*Stored items from a collection:*
☆ ☆ ☆ ☆ ☆ ☆ ☆

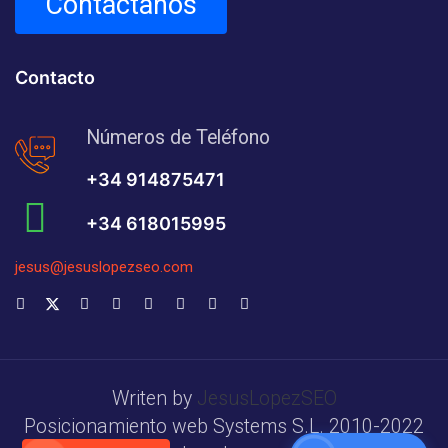
Contáctanos
Contacto
Números de Teléfono
+34 914875471
+34 618015995
jesus@jesuslopezseo.com
Writen by
JesusLopezSEO
Posicionamiento web Systems S.L. 2010-2022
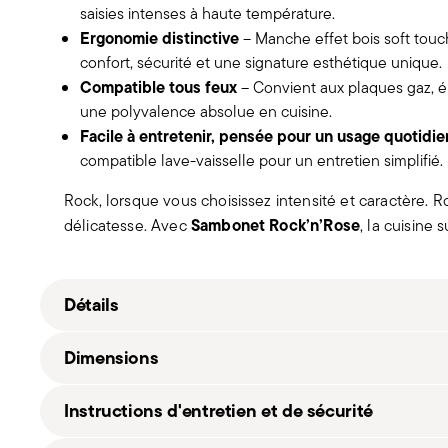
saisies intenses à haute température.
Ergonomie distinctive
– Manche effet bois soft touch
confort, sécurité et une signature esthétique unique.
Compatible tous feux
– Convient aux plaques gaz, él
une polyvalence absolue en cuisine.
Facile à entretenir, pensée pour un usage quotidie
compatible lave-vaisselle pour un entretien simplifié.
Rock, lorsque vous choisissez intensité et caractère. Ro
Sambonet Rock’n’Rose
délicatesse. Avec
, la cuisine 
Détails
Sambonet
Dimensions
Rock 'N' Rose
Aluminium
Instructions d'entretien et de sécurité
soft_rose
51034P20_vg
Aluminum thickness: mm 3,5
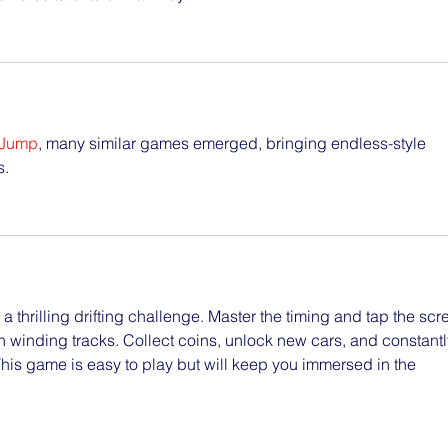
 Jump
, many similar games emerged, bringing endless-style 
s.
 a thrilling drifting challenge. Master the timing and tap the scr
on winding tracks. Collect coins, unlock new cars, and constantl
This game is easy to play but will keep you immersed in the 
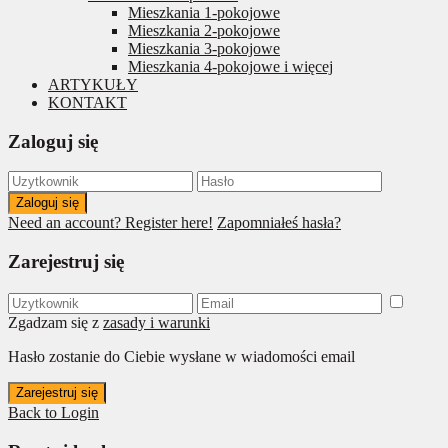
Mieszkania 1-pokojowe
Mieszkania 2-pokojowe
Mieszkania 3-pokojowe
Mieszkania 4-pokojowe i więcej
ARTYKUŁY
KONTAKT
Zaloguj się
Zaloguj się
Need an account? Register here!
Zapomniałeś hasła?
Zarejestruj się
Zgadzam się z
zasady i warunki
Hasło zostanie do Ciebie wysłane w wiadomości email
Zarejestruj się
Back to Login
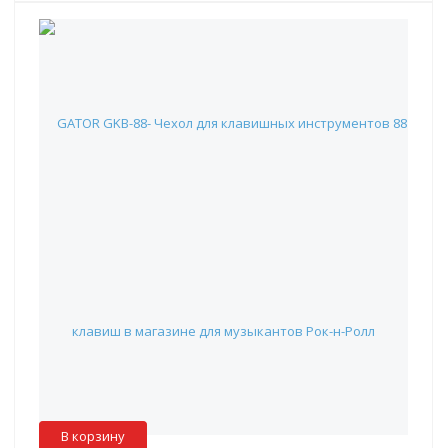
GATOR GKB-88- Чехол для клавишных инструментов 88
клавиш
9 490 руб.
Наличие:
Красноярск
:
✖
Москва
:
✖
Склад партнера
:
✓
В корзину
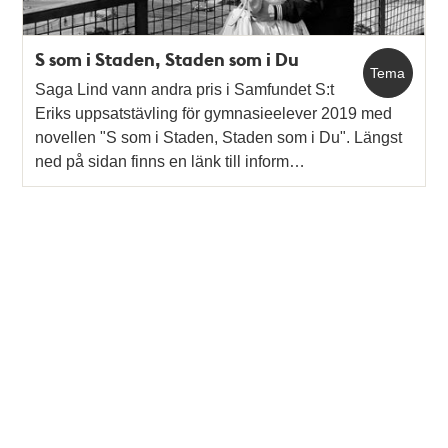
S som i Staden, Staden som i Du
Tema
Saga Lind vann andra pris i Samfundet S:t
Eriks uppsatstävling för gymnasieelever 2019 med
novellen "S som i Staden, Staden som i Du". Längst
ned på sidan finns en länk till inform…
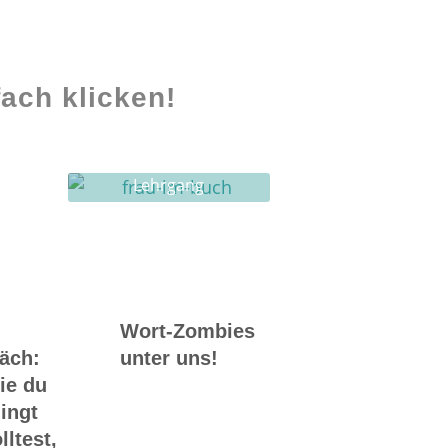
ach klicken!
Lehrgang
Ghostwriting
Wort-Zombies
räch:
unter uns!
ie du
ingt
lltest,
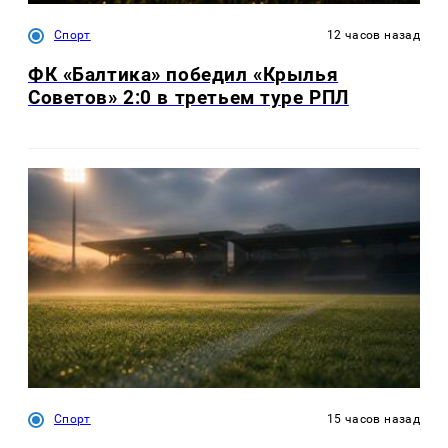
Спорт
12 часов назад
ФК «Балтика» победил «Крылья
Советов» 2:0 в третьем туре РПЛ
Спорт
15 часов назад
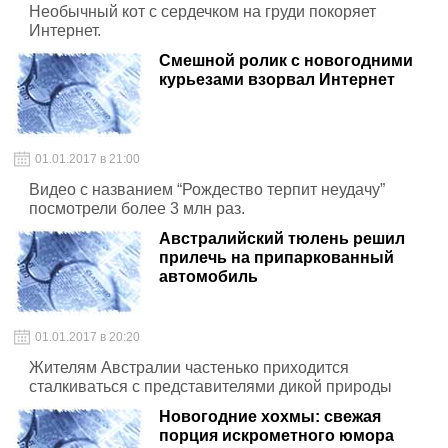
Необычный кот с сердечком на груди покоряет
Интернет.
Смешной ролик с новогодними
курьезами взорвал Интернет
01.01.2017 в 21:00
Видео с названием “Рождество терпит неудачу”
посмотрели более 3 млн раз.
Австралийский тюлень решил
прилечь на припаркованный
автомобиль
01.01.2017 в 20:20
Жителям Австралии частенько приходится
сталкиваться с представителями дикой природы
Новогодние хохмы: свежая
порция искрометного юмора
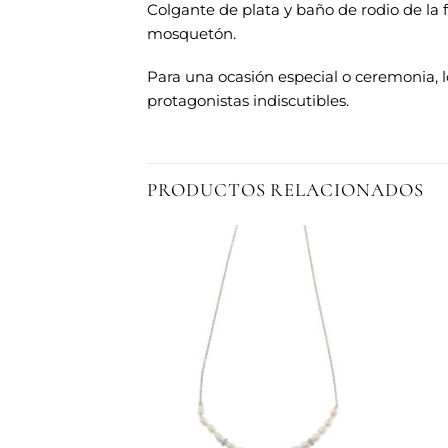
Colgante de plata y baño de rodio de la 
mosquetón.
Para una ocasión especial o ceremonia, l
protagonistas indiscutibles.
PRODUCTOS RELACIONADOS
Añadir
Añadir
a la
a la
lista de
lista de
deseos
deseos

☆ ☆ ☆ ☆ ☆ ☆ ☆

*What the task requires:* All of the data is to be reproduced exactly, with the pictures left out.

*Written answer:*
Contáctanos
Contacto
Números de Teléfono
+34 914875471
+34 618015995
jesus@jesuslopezseo.com
Writen by
JesusLopezSEO
Posicionamiento web Systems S.L. 2010-2022
saisies intenses à haute température.
Ergonomie distinctive
– Manche effet bois soft touch
confort, sécurité et une signature esthétique unique.
Compatible tous feux
– Convient aux plaques gaz, él
une polyvalence absolue en cuisine.
Facile à entretenir, pensée pour un usage quotidie
compatible lave-vaisselle pour un entretien simplifié.
Rock, lorsque vous choisissez intensité et caractère. Ro
Sambonet Rock’n’Rose
délicatesse. Avec
, la cuisine 
Détails
Sambonet
Dimensions
Rock 'N' Rose
Aluminium
Instructions d'entretien et de sécurité
soft_rose
51034P20_vg
Aluminum thickness: mm 3,5
 Jump
, many similar games emerged, bringing endless-style 
s.
 a thrilling drifting challenge. Master the timing and tap the scr
on winding tracks. Collect coins, unlock new cars, and constantl
This game is easy to play but will keep you immersed in the 
Mieszkania 1-pokojowe
Mieszkania 2-pokojowe
Mieszkania 3-pokojowe
Mieszkania 4-pokojowe i więcej
ARTYKUŁY
KONTAKT
Zaloguj się
Zaloguj się
Need an account? Register here!
Zapomniałeś hasła?
Zarejestruj się
Zgadzam się z
zasady i warunki
Hasło zostanie do Ciebie wysłane w wiadomości email
Zarejestruj się
Back to Login
GATOR GKB-88- Чехол для клавишных инструментов 88
клавиш
9 490 руб.
Наличие:
Красноярск
:
✖
Москва
:
✖
Склад партнера
:
✓
В корзину
S som i Staden, Staden som i Du
Tema
Saga Lind vann andra pris i Samfundet S:t
Eriks uppsatstävling för gymnasieelever 2019 med
novellen "S som i Staden, Staden som i Du". Längst
ned på sidan finns en länk till inform…
ach klicken!
Lehrgang
Ghostwriting
Wort-Zombies
räch:
unter uns!
ie du
ingt
lltest,
Спорт
12 часов назад
ФК «Балтика» победил «Крылья
Советов» 2:0 в третьем туре РПЛ
Спорт
15 часов назад
Необычный кот с сердечком на груди покоряет
Интернет.
Смешной ролик с новогодними
курьезами взорвал Интернет
01.01.2017 в 21:00
Видео с названием “Рождество терпит неудачу”
посмотрели более 3 млн раз.
Австралийский тюлень решил
прилечь на припаркованный
автомобиль
01.01.2017 в 20:20
Жителям Австралии частенько приходится
сталкиваться с представителями дикой природы
Новогодние хохмы: свежая
порция искрометного юмора
Colgante de plata y baño de rodio de la 
mosquetón.
Para una ocasión especial o ceremonia, l
protagonistas indiscutibles.
PRODUCTOS RELACIONADOS
Añadir
Añadir
a la
a la
lista de
lista de
deseos
deseos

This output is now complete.